A Data-Driven Approach to Tackling Sydney's Mould Problem

A Data-Driven Approach to Tackling Sydney's Mould Problem

Using IoT devices to solve real world problems


5 min read

The Problem

If you've ever lived in a rental property in Sydney, then you know exactly what this post is about. In recent years with temperatures rising and buildings aging, Sydney has found itself in the midst of a real problem with mould.

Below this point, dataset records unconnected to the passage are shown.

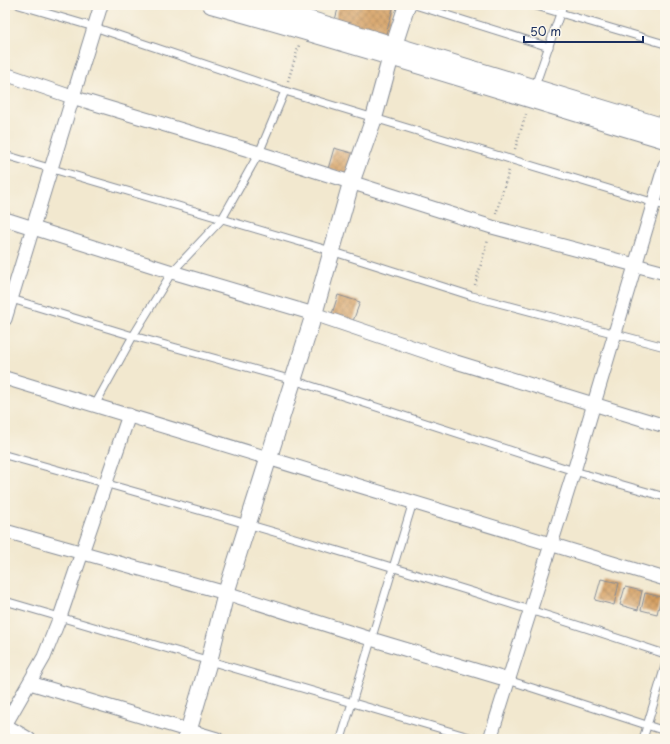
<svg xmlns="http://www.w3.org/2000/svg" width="670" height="744" viewBox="0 0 670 744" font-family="'Playpen Sans',sans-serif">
	<defs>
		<pattern id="building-cross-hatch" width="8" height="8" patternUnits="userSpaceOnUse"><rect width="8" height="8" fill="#d59f60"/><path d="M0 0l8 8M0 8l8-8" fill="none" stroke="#ac8252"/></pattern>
	</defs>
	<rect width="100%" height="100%" fill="#fbf7ec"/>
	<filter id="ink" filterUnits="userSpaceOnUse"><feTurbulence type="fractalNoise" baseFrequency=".025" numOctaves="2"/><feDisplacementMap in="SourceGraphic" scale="8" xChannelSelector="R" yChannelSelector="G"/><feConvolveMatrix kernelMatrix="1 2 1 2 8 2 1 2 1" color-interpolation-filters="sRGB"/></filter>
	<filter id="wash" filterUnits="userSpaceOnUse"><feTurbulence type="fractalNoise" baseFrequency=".012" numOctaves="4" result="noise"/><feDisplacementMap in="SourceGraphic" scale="16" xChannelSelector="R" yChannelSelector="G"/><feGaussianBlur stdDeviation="0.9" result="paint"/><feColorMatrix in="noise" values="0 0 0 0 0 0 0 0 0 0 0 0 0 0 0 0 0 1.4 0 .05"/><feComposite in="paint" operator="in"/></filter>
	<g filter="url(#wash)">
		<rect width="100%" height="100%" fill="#f2e8cf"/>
		<g id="blocks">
			<g fill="url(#building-cross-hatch)">
				<polygon points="339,5 394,5 386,34 335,20"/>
				<polygon points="334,148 355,154 349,175 328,169"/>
				<polygon points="338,295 360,302 352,324 331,317"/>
				<polygon points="601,579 619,583 614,605 595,600"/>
				<polygon points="625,587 642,591 638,610 620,605"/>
				<polygon points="645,593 661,597 657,614 641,610"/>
			</g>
		</g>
	</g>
	<g filter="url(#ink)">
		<use href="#blocks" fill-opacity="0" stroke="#868c96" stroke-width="1"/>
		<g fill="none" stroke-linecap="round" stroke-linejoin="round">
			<g stroke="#868c96" stroke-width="9">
				<g id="service">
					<polyline points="19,5 94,27 285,91 665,206"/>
					<polyline points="415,5 549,47"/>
					<polyline points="533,5 665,44"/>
					<polyline points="535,86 563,5"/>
					<polyline points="5,155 331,251 472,296 665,347"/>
					<polyline points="5,297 133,336 293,380 574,471 665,497"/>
					<polyline points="95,405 133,336 172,272 222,219 259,153 285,91"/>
					<path d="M5 455C226 517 447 581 665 654"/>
					<polyline points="5,601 476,739"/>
					<polyline points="508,680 665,731"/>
					<polyline points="341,739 413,502"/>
					<polyline points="643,739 665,666"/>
				</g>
			</g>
			<g stroke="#868c96" stroke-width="15">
				<g id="minor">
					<polyline points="5,74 72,97 259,153 492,227 665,273"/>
					<polyline points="5,219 172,272 314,314 456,362 665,426"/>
					<polyline points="5,319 101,5"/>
					<polyline points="5,378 665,579"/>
					<polyline points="5,531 226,593 371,639 508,680"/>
					<polyline points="30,683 217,739"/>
					<polyline points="5,725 44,657 60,617 129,415"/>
					<polyline points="5,725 29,739"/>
					<polyline points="490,739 574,471 665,165"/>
				</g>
			</g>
			<g stroke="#868c96" stroke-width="18">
				<g id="tertiary">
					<path d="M211 5C363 47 514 95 665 140"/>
					<polyline points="262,5 665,127"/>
					<polyline points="186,739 209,661 226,593 314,314 351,183 374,118 394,45 407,5"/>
				</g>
			</g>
			<g stroke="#868c96" stroke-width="2.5" stroke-dasharray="1 3" stroke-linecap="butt">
				<polyline points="288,81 299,45"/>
				<polyline points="515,149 526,114"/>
				<polyline points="496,214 509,170"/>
				<polyline points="475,285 488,240"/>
			</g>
			<use href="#service" stroke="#fff" stroke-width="7"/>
			<use href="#minor" stroke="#fff" stroke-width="13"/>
			<use href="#tertiary" stroke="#fff" stroke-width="16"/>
		</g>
	</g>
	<rect width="670" height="744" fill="none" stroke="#fbf7ec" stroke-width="20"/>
	<path d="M524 36v6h119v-6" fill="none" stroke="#1b2f5e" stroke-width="2"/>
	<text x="530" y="36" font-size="12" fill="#1b2f5e" stroke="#fbf7ec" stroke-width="3" paint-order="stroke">50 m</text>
</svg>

Many homes in Australia are approaching a point where the flaws in their construction are causing major headaches, rising damp (Moisture rising from poorly ventilated sub-floors) combined with years of negligent maintenance mean that in particular renters are finding themselves at major risk of personal damages, and worse - health problems that are caused by mould.

In my small rental apartment here in Sydney, I am tackling a unique mould problem in nearly every room of my apartment. Being on the ground floor means that rising damp is a serious concern - and property owner apathy prevents proper ventilation to be installed. Both my housemate and I suffer from Asthma and there are times of the year where it seems like I am constantly scrubbing away surface level mould, only for it to return.

This problem has, however, provided an interesting opportunity to take advantage of the decreasing cost of IoT devices to monitor, and hopefully prevent mould growth in my home. The NSW Government has a Helpful Article which lists dampness (surface moisture) and humidity (moisture in the air) as the primary drivers for mould growth. My first goal in tackling this issue is going to be collecting data on the humidity, and temperature in each distinct room in my home.

The Solution

After doing research into options for both "dumb" and smart sensors, I landed on a fairly cost effective solution. While there are plenty of high accuracy humidity and temperature sensors out there, the cost to place one in each room of my home is fairly high. Instead, I landed on purchasing a number of Xiaomi Mi Sensors. It's fairly common to find these in bundle deals online, and I was able to snag around 7 of them for about $50 AUD. I have experience with Xiaomi IoT products, and a big driver for this purchase was the fact that these sensors connect via BLE, as opposed to a protocol like ZigBee which would require me to purchase additional hardware.

Xiaomi BLE Mi 2 Sensor

|:--:| | One of my many Xiaomi Sensors |

After purchasing these sensors, I quickly realised that while they were relatively accurate and provided me with the ability to see the data I needed, the Xiaomi Home application was clunky and slow - thankfully I had already planned for this. While waiting for my sensors to arrive I set up a Home Assistant server on an old Raspberry Pi 4 I had lying around. The Home Assistant server acts as a 'hub' - passively logging data remotely from these sensors without needing to rely on cloud based applications - it all happen locally over my LAN. I also discovered a community of users who had developed open source firmware for the Xiaomi Sensors, allowing me to customised the rate at which they reported temperatures, and also allowed me to track their battery life as they are powered by button cell batteries.

Home Assistant allows for deep customisation, allowing you to build a home dashboard, and even set up smart automation to trigger actions based on the state of sensors (this will hopefully play into my plan to action the data I'm logging.) After some time tinkering with the Home Assistant home page, this is where I landed:

My Home Assistant Dashboard

|:--:| | My custom Home Assistant dashboard, accessible on desktop or mobile |

This dashboard allows me to track humidity in real time, but also allows me to dive into a 24 time series to track the temperature of each room on an hourly basis. On top of this, home assistant has powerful logging capabilities allowing me to query historical data, allowing me to create adhoc visuals like this:

A time series line chart showing the rise and fall of humidity across february

|:--:| | A time series line chart showing the rise and fall of humidity across February |

These tools so far have allowed me to identify the times of day that increase the humidity in my house, and also the variables that can contribute. This data logging is fairly robust, however in order to fully realise it's potential I am considering implementing a Time-Series databse like InfluxDB to track and query my data for long-term analysis, however this would likely burn out my poor little Raspberry Pi's SD card quickly - I'm looking to migrate to a more permanent server solution in the mean time.

Moving Forward

So far this journey has helped me to understand the factors that are causing mould in my house (Long showers, closed windows), and my next steps will be to discover how I can act on this data. My next ideas are:

  • Better data logging through InfluxDB, and visualisation using Graphana (Or my old favourite Power BI if I'm lazy)

  • Motion Sensors to qualify how human presence affects humidity

  • airflow/quality metering to see how ventilation affects mould growth

  • Mold Risk Detection through the amazing Mold Indicator integration

  • Smart dehumidification/ventilation if possible

I'll move forward with a new post once I've tackled these ideas, but I hope this is useful to anybody else out there struggling with tackling this problem.